- Opening Delimiter -
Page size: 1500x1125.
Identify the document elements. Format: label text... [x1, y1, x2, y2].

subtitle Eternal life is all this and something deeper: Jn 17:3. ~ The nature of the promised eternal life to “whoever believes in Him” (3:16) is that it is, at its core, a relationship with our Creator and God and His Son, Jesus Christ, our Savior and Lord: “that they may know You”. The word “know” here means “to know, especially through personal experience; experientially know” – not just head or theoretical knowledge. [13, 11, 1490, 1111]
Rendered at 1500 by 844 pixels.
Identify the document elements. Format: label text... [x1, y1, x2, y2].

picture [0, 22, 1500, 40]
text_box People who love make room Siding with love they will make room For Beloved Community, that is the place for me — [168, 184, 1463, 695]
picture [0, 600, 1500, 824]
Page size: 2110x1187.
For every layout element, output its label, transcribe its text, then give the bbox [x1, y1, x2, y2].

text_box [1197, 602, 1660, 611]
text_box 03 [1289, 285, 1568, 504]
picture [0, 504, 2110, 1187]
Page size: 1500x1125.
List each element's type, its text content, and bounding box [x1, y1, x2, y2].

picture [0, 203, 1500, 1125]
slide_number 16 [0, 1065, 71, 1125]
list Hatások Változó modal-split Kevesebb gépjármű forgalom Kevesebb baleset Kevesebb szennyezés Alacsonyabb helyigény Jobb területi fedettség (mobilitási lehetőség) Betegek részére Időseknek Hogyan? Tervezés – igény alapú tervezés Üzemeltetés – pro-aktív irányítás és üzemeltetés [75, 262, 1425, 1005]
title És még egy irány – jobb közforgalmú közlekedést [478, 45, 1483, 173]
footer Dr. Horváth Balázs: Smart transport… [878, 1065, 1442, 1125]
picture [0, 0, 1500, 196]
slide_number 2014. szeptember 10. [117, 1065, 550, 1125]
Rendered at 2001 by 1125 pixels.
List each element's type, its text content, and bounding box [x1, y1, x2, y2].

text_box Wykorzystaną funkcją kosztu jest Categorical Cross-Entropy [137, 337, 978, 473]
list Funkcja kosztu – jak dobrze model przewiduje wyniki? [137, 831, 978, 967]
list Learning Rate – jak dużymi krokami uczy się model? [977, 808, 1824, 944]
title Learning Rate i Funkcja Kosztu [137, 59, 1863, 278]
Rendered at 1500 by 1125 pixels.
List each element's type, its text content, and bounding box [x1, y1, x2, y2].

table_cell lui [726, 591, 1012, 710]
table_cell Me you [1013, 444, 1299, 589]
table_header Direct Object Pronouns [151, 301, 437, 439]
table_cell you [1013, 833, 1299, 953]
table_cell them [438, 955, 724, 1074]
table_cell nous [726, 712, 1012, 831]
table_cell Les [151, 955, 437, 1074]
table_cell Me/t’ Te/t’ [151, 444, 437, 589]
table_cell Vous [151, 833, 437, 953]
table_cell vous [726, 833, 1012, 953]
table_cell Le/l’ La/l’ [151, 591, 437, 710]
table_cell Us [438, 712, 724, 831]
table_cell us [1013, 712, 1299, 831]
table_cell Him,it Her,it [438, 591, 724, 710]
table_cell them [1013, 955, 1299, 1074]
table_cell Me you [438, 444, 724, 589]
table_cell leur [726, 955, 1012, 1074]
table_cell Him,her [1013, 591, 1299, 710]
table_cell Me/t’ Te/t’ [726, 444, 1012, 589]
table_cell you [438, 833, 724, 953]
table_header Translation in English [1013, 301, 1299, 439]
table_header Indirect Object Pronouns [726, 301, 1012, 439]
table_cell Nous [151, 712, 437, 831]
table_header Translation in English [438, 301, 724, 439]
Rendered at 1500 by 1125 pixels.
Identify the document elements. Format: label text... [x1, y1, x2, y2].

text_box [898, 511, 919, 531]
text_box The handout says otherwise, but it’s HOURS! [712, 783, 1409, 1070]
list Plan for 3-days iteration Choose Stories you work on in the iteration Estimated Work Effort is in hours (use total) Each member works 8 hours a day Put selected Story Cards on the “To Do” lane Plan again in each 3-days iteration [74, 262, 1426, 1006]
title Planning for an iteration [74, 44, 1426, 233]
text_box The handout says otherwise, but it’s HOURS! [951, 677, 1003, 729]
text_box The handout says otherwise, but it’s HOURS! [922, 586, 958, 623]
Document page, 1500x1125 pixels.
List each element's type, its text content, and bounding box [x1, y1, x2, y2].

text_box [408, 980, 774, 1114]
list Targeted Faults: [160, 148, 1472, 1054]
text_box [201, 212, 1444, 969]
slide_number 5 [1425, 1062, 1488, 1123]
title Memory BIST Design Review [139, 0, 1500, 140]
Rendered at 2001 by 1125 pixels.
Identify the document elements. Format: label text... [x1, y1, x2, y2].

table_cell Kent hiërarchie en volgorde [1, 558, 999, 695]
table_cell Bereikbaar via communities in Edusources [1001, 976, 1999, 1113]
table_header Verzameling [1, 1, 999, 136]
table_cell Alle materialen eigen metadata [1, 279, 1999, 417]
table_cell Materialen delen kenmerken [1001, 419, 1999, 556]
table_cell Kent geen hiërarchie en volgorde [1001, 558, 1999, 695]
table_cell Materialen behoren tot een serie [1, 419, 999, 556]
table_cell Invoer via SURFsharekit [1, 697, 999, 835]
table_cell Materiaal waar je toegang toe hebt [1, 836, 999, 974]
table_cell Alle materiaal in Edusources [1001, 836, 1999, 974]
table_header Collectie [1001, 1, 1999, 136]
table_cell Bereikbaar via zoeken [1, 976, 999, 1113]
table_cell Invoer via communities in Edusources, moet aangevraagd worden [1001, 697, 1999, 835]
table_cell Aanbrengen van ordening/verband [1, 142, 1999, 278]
- Closing Delimiter -
> [Aim of the exercise]: Reproduce the data above in full, keeping it exactly the same.

> [Response to this task]:
Page size: 1500x1125.
Identify the document elements. Format: label text... [x1, y1, x2, y2].

subtitle Eternal life is all this and something deeper: Jn 17:3. ~ The nature of the promised eternal life to “whoever believes in Him” (3:16) is that it is, at its core, a relationship with our Creator and God and His Son, Jesus Christ, our Savior and Lord: “that they may know You”. The word “know” here means “to know, especially through personal experience; experientially know” – not just head or theoretical knowledge. [13, 11, 1490, 1111]
Rendered at 1500 by 844 pixels.
Identify the document elements. Format: label text... [x1, y1, x2, y2].

picture [0, 22, 1500, 40]
text_box People who love make room Siding with love they will make room For Beloved Community, that is the place for me — [168, 184, 1463, 695]
picture [0, 600, 1500, 824]
Page size: 2110x1187.
For every layout element, output its label, transcribe its text, then give the bbox [x1, y1, x2, y2].

text_box [1197, 602, 1660, 611]
text_box 03 [1289, 285, 1568, 504]
picture [0, 504, 2110, 1187]
Page size: 1500x1125.
List each element's type, its text content, and bounding box [x1, y1, x2, y2].

picture [0, 203, 1500, 1125]
slide_number 16 [0, 1065, 71, 1125]
list Hatások Változó modal-split Kevesebb gépjármű forgalom Kevesebb baleset Kevesebb szennyezés Alacsonyabb helyigény Jobb területi fedettség (mobilitási lehetőség) Betegek részére Időseknek Hogyan? Tervezés – igény alapú tervezés Üzemeltetés – pro-aktív irányítás és üzemeltetés [75, 262, 1425, 1005]
title És még egy irány – jobb közforgalmú közlekedést [478, 45, 1483, 173]
footer Dr. Horváth Balázs: Smart transport… [878, 1065, 1442, 1125]
picture [0, 0, 1500, 196]
slide_number 2014. szeptember 10. [117, 1065, 550, 1125]
Rendered at 2001 by 1125 pixels.
List each element's type, its text content, and bounding box [x1, y1, x2, y2].

text_box Wykorzystaną funkcją kosztu jest Categorical Cross-Entropy [137, 337, 978, 473]
list Funkcja kosztu – jak dobrze model przewiduje wyniki? [137, 831, 978, 967]
list Learning Rate – jak dużymi krokami uczy się model? [977, 808, 1824, 944]
title Learning Rate i Funkcja Kosztu [137, 59, 1863, 278]
Rendered at 1500 by 1125 pixels.
List each element's type, its text content, and bounding box [x1, y1, x2, y2].

table_cell lui [726, 591, 1012, 710]
table_cell Me you [1013, 444, 1299, 589]
table_header Direct Object Pronouns [151, 301, 437, 439]
table_cell you [1013, 833, 1299, 953]
table_cell them [438, 955, 724, 1074]
table_cell nous [726, 712, 1012, 831]
table_cell Les [151, 955, 437, 1074]
table_cell Me/t’ Te/t’ [151, 444, 437, 589]
table_cell Vous [151, 833, 437, 953]
table_cell vous [726, 833, 1012, 953]
table_cell Le/l’ La/l’ [151, 591, 437, 710]
table_cell Us [438, 712, 724, 831]
table_cell us [1013, 712, 1299, 831]
table_cell Him,it Her,it [438, 591, 724, 710]
table_cell them [1013, 955, 1299, 1074]
table_cell Me you [438, 444, 724, 589]
table_cell leur [726, 955, 1012, 1074]
table_cell Him,her [1013, 591, 1299, 710]
table_cell Me/t’ Te/t’ [726, 444, 1012, 589]
table_cell you [438, 833, 724, 953]
table_header Translation in English [1013, 301, 1299, 439]
table_header Indirect Object Pronouns [726, 301, 1012, 439]
table_cell Nous [151, 712, 437, 831]
table_header Translation in English [438, 301, 724, 439]
Rendered at 1500 by 1125 pixels.
Identify the document elements. Format: label text... [x1, y1, x2, y2].

text_box [898, 511, 919, 531]
text_box The handout says otherwise, but it’s HOURS! [712, 783, 1409, 1070]
list Plan for 3-days iteration Choose Stories you work on in the iteration Estimated Work Effort is in hours (use total) Each member works 8 hours a day Put selected Story Cards on the “To Do” lane Plan again in each 3-days iteration [74, 262, 1426, 1006]
title Planning for an iteration [74, 44, 1426, 233]
text_box The handout says otherwise, but it’s HOURS! [951, 677, 1003, 729]
text_box The handout says otherwise, but it’s HOURS! [922, 586, 958, 623]
Document page, 1500x1125 pixels.
List each element's type, its text content, and bounding box [x1, y1, x2, y2].

text_box [408, 980, 774, 1114]
list Targeted Faults: [160, 148, 1472, 1054]
text_box [201, 212, 1444, 969]
slide_number 5 [1425, 1062, 1488, 1123]
title Memory BIST Design Review [139, 0, 1500, 140]
Rendered at 2001 by 1125 pixels.
Identify the document elements. Format: label text... [x1, y1, x2, y2].

table_cell Kent hiërarchie en volgorde [1, 558, 999, 695]
table_cell Bereikbaar via communities in Edusources [1001, 976, 1999, 1113]
table_header Verzameling [1, 1, 999, 136]
table_cell Alle materialen eigen metadata [1, 279, 1999, 417]
table_cell Materialen delen kenmerken [1001, 419, 1999, 556]
table_cell Kent geen hiërarchie en volgorde [1001, 558, 1999, 695]
table_cell Materialen behoren tot een serie [1, 419, 999, 556]
table_cell Invoer via SURFsharekit [1, 697, 999, 835]
table_cell Materiaal waar je toegang toe hebt [1, 836, 999, 974]
table_cell Alle materiaal in Edusources [1001, 836, 1999, 974]
table_header Collectie [1001, 1, 1999, 136]
table_cell Bereikbaar via zoeken [1, 976, 999, 1113]
table_cell Invoer via communities in Edusources, moet aangevraagd worden [1001, 697, 1999, 835]
table_cell Aanbrengen van ordening/verband [1, 142, 1999, 278]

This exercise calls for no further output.